Are there any solutions on offer?  First, surprisingly, is Dahl’s view that democracy should be extended to economic organisations.  Dahl points out that shareholders do not run organisation, even if their claimed preferences are used by managers to justify many actions, and by directors to assert policies and broad strategies.  Managers do.  Dahl wants to see the enterprise as democratically governed, just like the state.  He makes a telling point in considering the standard objections to such an idea, arguments about knowledge and access to information.  These, he points out, bear an uncanny resemblance to the arguments used many decades earlier to suggest democracy could not be applied to the government of states.  Those arguments failed in relation to political government, and he suggests should be set aside in relation to introducing democratic practices into enterprises, too.

His greatest concern, however, was with the tendency of governments to come under the control of a modern alternative to Plato’s guardians, a policy elite, a group which sustains its control through esoteric language, special education, and a rigorous control over who can be admitted to their ranks.  Some writers have gone so far as to suggest governments are ruled by a dominant and exclusive minority, a political caste if you like.  Given his concerns, Dahl comes up with a counterproposal which resembles my colleague’s thoughts from the past, but through a different process.  He suggests we begin to use minipopuluses to look at important issues, each a group of randomly selected citizens, perhaps a thousand at a time, who are asked to deliberate on a topic, and, after a year perhaps, identify appropriate policy options and actions.  A minipopulus could operate at any level of government, complementary to existing legislative bodies, and  providing a path for citizens to directly address a key topic.

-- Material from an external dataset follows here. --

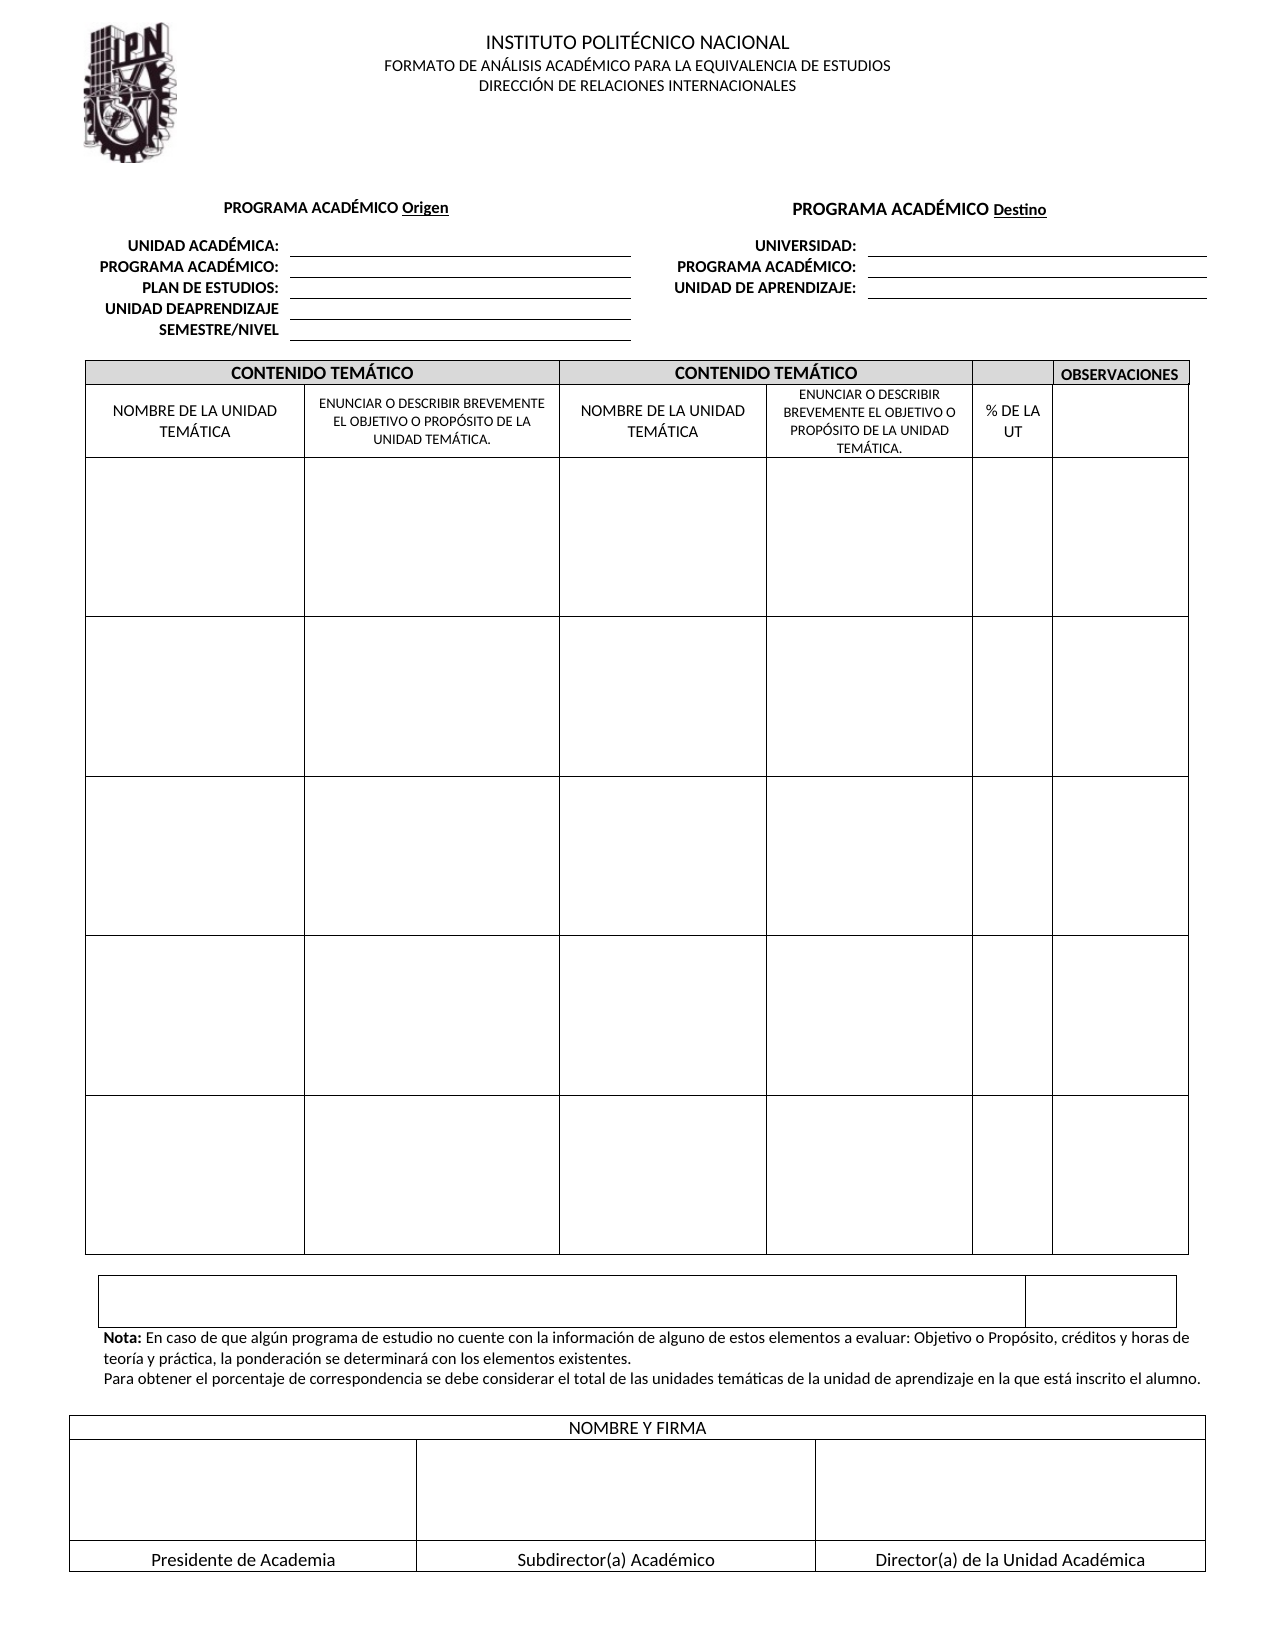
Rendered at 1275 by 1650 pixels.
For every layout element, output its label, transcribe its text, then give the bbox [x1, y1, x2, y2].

table_cell [973, 1096, 1052, 1254]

It wasn’t all bad in the Wye Woods in 1992.  Americans did have the opportunity to see and hear their presidential candidates.  Seeing is important, observing how a person responds to questions, how they look at you, and offering the opportunity to catch those slight but significant ‘tells’ that indicate whether the person is lying or not, and whether they mean what they are saying.  Each candidate was expected to explain policy in relation to various issues, and, with good moderators, to describe how policies would be put into practice.  In that American system, when election day came, Americans could vote for the candidate they preferred, and could do so with some sense of the policy alternatives on offer.  Thirty years ago, candidates hadn’t perfected the skill of never answering questions, only addressing the topics they preferred, and moderators were less biased in questioning, and less willing to allow style to subordinate substance.  The United States was an oligarchy, but with some elements of democratic practice in place.  We didn’t realise how much worse it would get.

Don McLean’s American Pie had been recorded 20 years earlier, a memorable evocation of the way the world was changing.  With a few tweaks to his words, it’s an apt commentary on politics then and now: Do you recall what was revealed, The day democracy died? We started singin’, Bye, bye Miss American Pie, Drove my Chevy to the levee but the levee was dry, Them good ole boys were drinking whiskey and rye, And singin’ this’ll be the day that I die.  We’re not dead yet, but if critics like Dahl are ignored, I fear democracy is terminal.